Vacanze e salute, come prevenire i rischi dell’epatite A

Vacanze e salute,  come prevenire  i rischi dell’epatite A

di Luigi Cucchi

D’estate, quando si è in viaggio, non sempre si presta attenzione all’alimentazione. I rischi sono alti. Molte le insidie. La trasmissione del virus dell’epatite A può avvenire per contatto diretto da persona a persona, tramite oggetti o mani contaminate e soprattutto attraverso l’ingestione di acqua e alimenti contaminati, specie verdure e molluschi poco cotti o consumati crudi. Acquisire l’infezione da epatite A per i viaggiatori all’estero è ben più facile di quanto si posso immaginare. Dipende dalle condizioni di vita, dalla durata del soggiorno, dall’incidenza della malattia nell’area visitata. I viaggiatori nel Nord America, eccetto il Messico, e nei Paesi dell’Europa, Giappone, Australia e Nuova Zelanda, non hanno un elevato rischio di infezione. Per quelli nei Paesi in via di sviluppo il rischio aumenta con la durata del viaggio ed è più elevato in coloro che vivono o visitano aree rurali, o mangiano o bevono frequentemente in situazioni di scarsa igiene. Nei viaggiatori che soggiornano in zone endemiche, la malattia è 40 volte più frequente rispetto alla febbre tifoide e 800 volte rispetto al colera.
Il virus dell’epatite A è inattivato dall’ebollizione o dalla cottura a 85°C per circa un minuto. Raccomandata un’adeguata clorazione dell’acqua. Nei Paesi in via di sviluppo i viaggiatori devono bere acqua solo sicura e non scegliere bevande con ghiaccio e mangiare frutti di mare e verdure crude. La gravità della malattia è direttamente proporzionale all’età del soggetto infetto. La contagiosità va da una-due settimane prima dell’insorgenza dei sintomi, fino a una settimana dopo la comparsa dell’ittero. Fortunatamente il fegato guarisce completamente, di solito nel giro di uno o due mesi, senza subire danni permanenti. L’epatite A dopo un periodo d’incubazione di 15-50 giorni (mediamente 30) manifesta bruscamente, febbre, malessere, nausea, inappetenza, vomito, dolore addominale, seguiti dopo pochi giorni da ittero; la malattia solitamente ha un’evoluzione benigna conferendo un’immunità permanente. I sintomi clinici generalmente non durano oltre due mesi, solo nel 10-15% dei casi si ha un decorso prolungato fino a sei.
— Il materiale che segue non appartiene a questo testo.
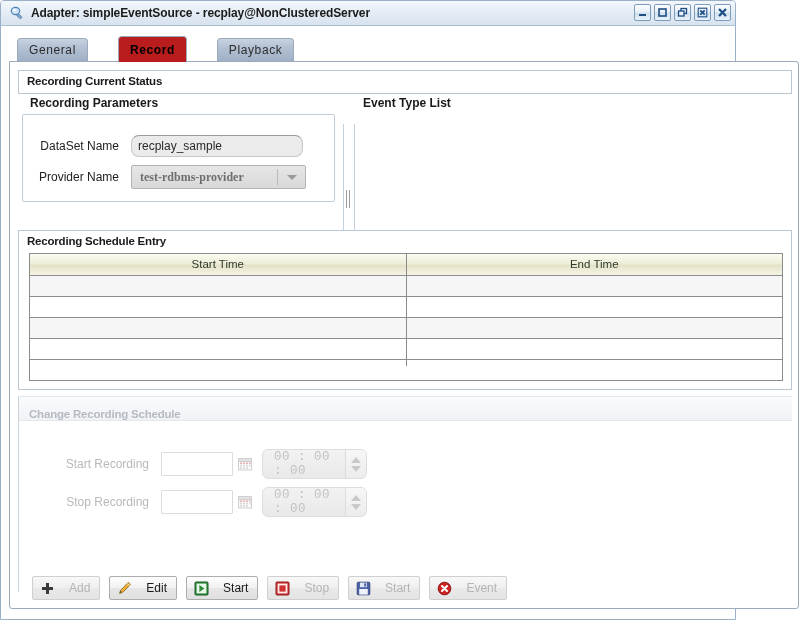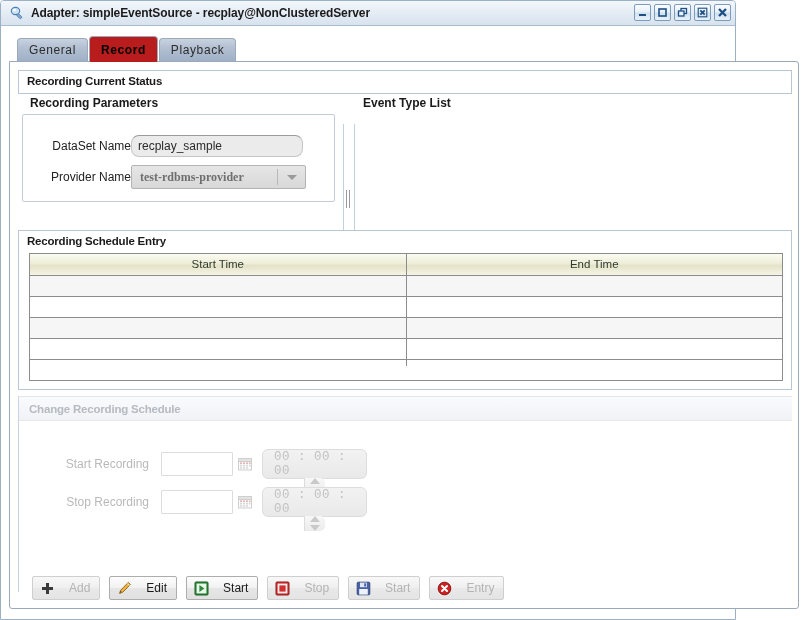--- a/index.html
+++ b/index.html
@@ -63,6 +63,7 @@
     margin: 8px 0 0 16px;
     display: flex; align-items: flex-end;
     z-index: 3;
+    gap: 29px;
   }
   .tab {
     height: 25px;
La complicanza più grave dell’epatite A, estremamente rara, è una grave insufficienza epatica che può mettere a serio rischio la sopravvivenza stessa del paziente.
Per l’epatite A la miglior cura è la prevenzione. Non è infatti disponibile una terapia specifica contro l’Hav, se non la precoce somministrazione di gammaglobuline standard (anticorpi) entro 7-14 giorni dal contagio. Di conseguenza, se i sintomi sono già comparsi, questa strada non è più percorribile e ci si limita a monitorare la progressione della malattia che, nella stragrande maggioranza dei casi, regredisce spontaneamente.
Alcuni alimenti come gli estratti di carciofo, il cardo mariano e la silimarina, forniscono un aiuto importante, grazie alla loro capacità di depurare il fegato dalle tossine e migliorarne la funzionalità. Il loro utilizzo in presenza di epatite A deve comunque avvenire sotto la supervisione medica.

Per l’epatite A è disponibile un vaccino costituito da virus inattivato che viene somministrato per via intramuscolare nel deltoide; determina una protezione già dopo 14-21 giorni dalla somministrazione di una singola dose.
Un richiamo somministrato dopo 6-12 mesi conferisce una protezione per oltre dieci anni.